> _PROBLEM DETAILS_:
Could you find every line in the entries below that holds the word "with" and copy it?

> _SOURCE MATERIAL_:
---------------
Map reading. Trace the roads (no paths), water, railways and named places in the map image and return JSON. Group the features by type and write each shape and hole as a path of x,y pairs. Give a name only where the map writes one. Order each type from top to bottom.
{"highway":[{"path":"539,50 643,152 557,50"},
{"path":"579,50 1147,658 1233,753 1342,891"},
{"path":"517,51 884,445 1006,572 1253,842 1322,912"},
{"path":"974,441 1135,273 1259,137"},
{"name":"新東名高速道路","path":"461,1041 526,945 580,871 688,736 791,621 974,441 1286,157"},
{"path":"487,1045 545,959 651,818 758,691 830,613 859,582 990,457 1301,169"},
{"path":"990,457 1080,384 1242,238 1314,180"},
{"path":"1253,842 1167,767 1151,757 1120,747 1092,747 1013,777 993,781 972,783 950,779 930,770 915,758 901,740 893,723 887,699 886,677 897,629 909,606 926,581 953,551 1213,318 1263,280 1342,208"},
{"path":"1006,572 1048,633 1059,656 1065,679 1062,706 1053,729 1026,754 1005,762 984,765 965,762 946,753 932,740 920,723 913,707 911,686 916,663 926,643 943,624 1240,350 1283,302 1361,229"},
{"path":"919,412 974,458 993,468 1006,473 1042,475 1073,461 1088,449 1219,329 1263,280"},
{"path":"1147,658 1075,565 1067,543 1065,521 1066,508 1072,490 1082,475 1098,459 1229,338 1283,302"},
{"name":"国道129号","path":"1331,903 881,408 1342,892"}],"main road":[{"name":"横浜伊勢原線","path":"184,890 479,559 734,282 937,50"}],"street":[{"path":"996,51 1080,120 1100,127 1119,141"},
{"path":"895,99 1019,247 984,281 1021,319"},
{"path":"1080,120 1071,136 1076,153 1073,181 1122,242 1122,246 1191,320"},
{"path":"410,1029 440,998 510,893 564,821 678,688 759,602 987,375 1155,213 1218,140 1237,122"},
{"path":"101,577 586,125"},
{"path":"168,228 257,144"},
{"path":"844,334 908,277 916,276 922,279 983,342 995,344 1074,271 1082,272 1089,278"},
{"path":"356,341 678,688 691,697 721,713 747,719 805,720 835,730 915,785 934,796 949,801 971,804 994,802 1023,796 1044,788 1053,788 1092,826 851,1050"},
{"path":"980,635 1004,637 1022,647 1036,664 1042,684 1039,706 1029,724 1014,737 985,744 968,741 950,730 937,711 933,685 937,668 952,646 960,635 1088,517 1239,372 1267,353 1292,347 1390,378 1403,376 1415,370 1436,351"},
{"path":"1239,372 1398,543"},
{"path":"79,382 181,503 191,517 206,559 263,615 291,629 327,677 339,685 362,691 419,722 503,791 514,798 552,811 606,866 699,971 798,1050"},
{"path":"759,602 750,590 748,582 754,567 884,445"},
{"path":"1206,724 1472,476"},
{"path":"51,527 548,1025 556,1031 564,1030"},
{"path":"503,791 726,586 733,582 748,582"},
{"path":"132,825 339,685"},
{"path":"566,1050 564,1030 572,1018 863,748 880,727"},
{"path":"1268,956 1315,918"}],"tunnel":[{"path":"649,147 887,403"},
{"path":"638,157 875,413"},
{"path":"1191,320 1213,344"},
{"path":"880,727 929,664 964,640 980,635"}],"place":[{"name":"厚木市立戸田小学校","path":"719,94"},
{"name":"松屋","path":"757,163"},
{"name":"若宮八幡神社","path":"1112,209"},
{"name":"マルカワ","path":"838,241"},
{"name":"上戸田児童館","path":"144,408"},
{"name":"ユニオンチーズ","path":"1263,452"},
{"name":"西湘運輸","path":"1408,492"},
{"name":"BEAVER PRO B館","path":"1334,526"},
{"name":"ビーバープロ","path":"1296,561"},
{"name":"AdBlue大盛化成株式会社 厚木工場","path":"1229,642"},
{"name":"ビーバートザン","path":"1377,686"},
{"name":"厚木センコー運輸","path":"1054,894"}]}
---------------
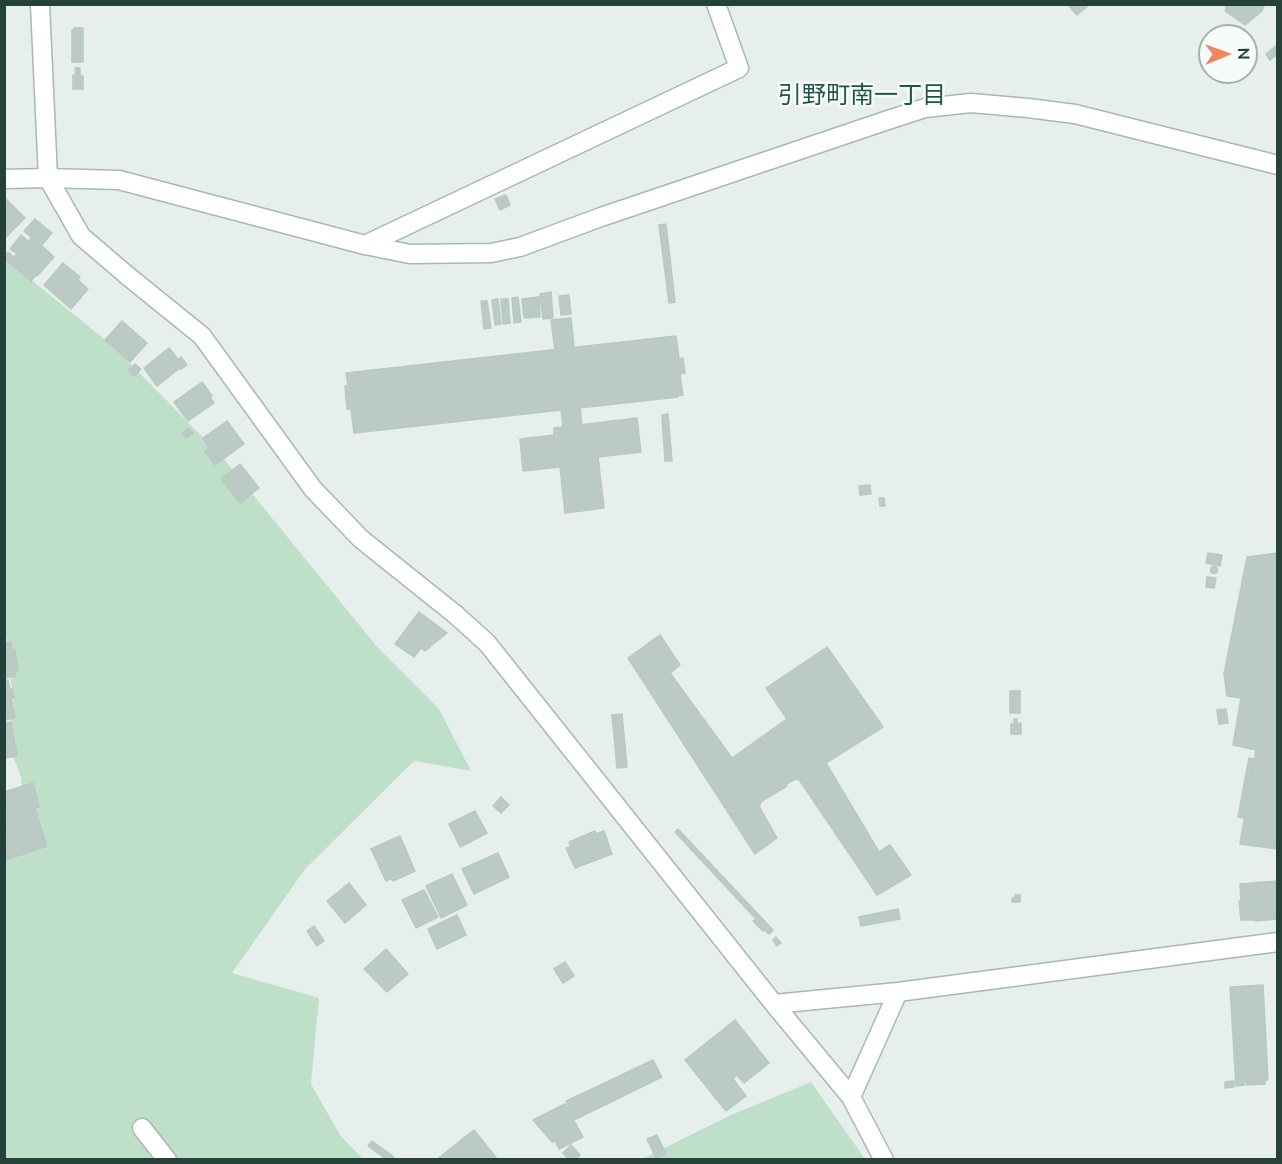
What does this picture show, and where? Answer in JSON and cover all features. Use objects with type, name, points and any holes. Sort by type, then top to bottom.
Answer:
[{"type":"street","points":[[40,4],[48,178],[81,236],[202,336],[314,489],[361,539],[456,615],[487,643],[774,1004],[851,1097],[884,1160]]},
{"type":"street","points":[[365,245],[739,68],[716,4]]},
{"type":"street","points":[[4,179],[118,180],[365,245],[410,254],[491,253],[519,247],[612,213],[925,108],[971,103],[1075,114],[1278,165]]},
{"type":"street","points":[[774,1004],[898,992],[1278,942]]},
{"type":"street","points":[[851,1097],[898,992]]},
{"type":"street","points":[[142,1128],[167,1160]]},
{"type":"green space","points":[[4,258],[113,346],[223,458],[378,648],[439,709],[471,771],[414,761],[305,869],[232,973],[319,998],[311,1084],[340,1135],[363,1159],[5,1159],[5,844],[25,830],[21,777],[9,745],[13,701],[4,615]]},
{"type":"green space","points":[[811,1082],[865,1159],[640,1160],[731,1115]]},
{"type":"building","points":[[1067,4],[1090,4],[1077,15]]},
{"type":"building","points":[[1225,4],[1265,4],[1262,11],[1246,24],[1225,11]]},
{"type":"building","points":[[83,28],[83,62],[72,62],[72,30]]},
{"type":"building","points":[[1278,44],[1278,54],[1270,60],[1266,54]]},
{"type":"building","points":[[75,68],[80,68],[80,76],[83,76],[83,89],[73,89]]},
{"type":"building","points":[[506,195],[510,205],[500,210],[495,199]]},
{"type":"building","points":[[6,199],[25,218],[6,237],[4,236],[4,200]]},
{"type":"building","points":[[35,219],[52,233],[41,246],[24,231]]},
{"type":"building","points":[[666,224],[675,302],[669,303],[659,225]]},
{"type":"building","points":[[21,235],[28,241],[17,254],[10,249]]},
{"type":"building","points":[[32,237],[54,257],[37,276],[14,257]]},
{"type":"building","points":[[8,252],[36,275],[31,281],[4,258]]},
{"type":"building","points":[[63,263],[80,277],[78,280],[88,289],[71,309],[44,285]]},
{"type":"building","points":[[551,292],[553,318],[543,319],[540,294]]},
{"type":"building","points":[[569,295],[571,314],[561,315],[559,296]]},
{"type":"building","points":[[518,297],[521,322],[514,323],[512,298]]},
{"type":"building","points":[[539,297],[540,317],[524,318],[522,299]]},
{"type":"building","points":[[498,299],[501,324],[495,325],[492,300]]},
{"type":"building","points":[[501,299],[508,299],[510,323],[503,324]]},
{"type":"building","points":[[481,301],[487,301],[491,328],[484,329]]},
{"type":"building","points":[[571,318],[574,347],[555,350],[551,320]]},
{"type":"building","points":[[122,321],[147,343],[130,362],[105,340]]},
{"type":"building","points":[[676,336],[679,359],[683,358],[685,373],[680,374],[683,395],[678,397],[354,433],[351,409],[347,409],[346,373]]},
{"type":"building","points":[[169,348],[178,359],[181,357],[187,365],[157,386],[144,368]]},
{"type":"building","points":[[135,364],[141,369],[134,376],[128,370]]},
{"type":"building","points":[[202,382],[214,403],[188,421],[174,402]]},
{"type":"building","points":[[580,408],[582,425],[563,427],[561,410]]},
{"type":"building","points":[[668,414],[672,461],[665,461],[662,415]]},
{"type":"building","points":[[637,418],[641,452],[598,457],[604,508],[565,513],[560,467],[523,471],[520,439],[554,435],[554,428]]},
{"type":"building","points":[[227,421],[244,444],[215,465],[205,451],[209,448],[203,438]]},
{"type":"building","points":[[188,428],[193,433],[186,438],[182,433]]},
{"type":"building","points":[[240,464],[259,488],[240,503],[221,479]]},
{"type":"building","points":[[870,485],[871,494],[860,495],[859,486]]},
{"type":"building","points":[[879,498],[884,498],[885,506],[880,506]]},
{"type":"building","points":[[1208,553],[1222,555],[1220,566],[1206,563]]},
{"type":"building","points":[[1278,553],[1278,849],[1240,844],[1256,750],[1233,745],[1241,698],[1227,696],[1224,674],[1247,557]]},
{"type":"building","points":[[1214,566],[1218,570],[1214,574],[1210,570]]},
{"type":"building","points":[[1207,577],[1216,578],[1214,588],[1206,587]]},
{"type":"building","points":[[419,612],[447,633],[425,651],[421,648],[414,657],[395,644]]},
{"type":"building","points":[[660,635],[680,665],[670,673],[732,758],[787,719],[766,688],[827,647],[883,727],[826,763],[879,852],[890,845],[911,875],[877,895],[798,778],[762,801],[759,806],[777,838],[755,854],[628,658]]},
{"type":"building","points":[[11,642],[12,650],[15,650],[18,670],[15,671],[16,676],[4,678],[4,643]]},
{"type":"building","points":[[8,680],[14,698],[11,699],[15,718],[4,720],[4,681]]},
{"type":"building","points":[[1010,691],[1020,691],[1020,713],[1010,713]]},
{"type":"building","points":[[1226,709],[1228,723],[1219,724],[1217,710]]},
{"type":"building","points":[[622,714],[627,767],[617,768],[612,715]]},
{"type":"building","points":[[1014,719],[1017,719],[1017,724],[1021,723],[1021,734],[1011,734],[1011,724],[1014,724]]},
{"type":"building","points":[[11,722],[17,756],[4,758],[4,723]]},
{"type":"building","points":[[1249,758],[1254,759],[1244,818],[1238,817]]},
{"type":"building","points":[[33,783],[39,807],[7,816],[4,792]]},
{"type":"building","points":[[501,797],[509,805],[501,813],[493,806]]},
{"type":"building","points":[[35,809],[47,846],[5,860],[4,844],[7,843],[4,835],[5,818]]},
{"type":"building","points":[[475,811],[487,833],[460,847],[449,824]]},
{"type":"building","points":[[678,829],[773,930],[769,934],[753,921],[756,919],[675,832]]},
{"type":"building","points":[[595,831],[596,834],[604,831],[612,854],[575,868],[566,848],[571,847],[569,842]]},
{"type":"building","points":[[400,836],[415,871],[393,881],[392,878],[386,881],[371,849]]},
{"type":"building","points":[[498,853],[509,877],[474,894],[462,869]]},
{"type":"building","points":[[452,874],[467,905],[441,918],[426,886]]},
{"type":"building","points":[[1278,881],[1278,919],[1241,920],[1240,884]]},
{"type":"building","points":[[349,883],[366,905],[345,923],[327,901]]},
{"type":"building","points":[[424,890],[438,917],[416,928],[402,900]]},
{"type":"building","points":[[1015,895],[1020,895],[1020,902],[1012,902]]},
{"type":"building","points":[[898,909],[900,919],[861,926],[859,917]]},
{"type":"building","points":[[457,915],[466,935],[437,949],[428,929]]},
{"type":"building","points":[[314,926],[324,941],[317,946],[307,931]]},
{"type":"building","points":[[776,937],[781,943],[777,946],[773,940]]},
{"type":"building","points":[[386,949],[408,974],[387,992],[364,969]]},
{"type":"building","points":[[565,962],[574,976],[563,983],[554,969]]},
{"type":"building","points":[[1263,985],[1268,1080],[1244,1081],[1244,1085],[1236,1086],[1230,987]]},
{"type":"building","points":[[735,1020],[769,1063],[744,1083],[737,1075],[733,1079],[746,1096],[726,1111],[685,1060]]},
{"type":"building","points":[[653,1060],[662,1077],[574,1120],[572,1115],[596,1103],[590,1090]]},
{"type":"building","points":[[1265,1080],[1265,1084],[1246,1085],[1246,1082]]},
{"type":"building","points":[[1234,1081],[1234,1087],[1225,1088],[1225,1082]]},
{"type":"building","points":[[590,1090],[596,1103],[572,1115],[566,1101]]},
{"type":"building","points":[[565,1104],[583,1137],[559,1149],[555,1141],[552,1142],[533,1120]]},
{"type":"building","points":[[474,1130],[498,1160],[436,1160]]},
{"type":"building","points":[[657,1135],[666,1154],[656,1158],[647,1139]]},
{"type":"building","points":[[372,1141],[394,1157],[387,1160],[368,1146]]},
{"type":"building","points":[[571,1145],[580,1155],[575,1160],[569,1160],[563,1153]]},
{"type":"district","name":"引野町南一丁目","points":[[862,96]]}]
---------------
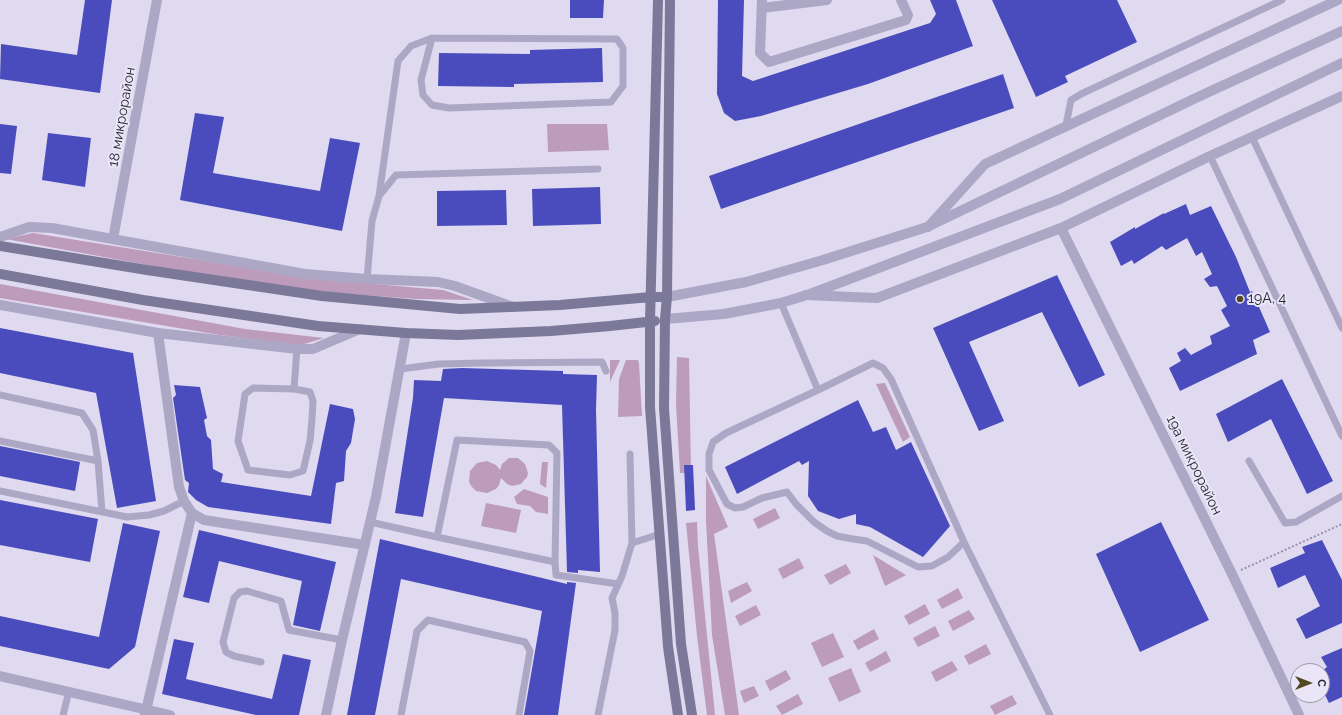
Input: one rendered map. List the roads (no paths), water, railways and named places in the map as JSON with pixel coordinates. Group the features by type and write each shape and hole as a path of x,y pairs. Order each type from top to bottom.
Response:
---------------
> _RESULT OF THIS TASK_:
What does this picture show, and where? Answer in JSON and cover all features. Use objects with type, name, points and any holes. Sort by type, then top to bottom.
Input: one rendered map. List the roads (no paths), water, railways and named places in the map as JSON with pixel coordinates. Group the features by type and write each shape and hole as a path of x,y pairs. Order each type from top to bottom.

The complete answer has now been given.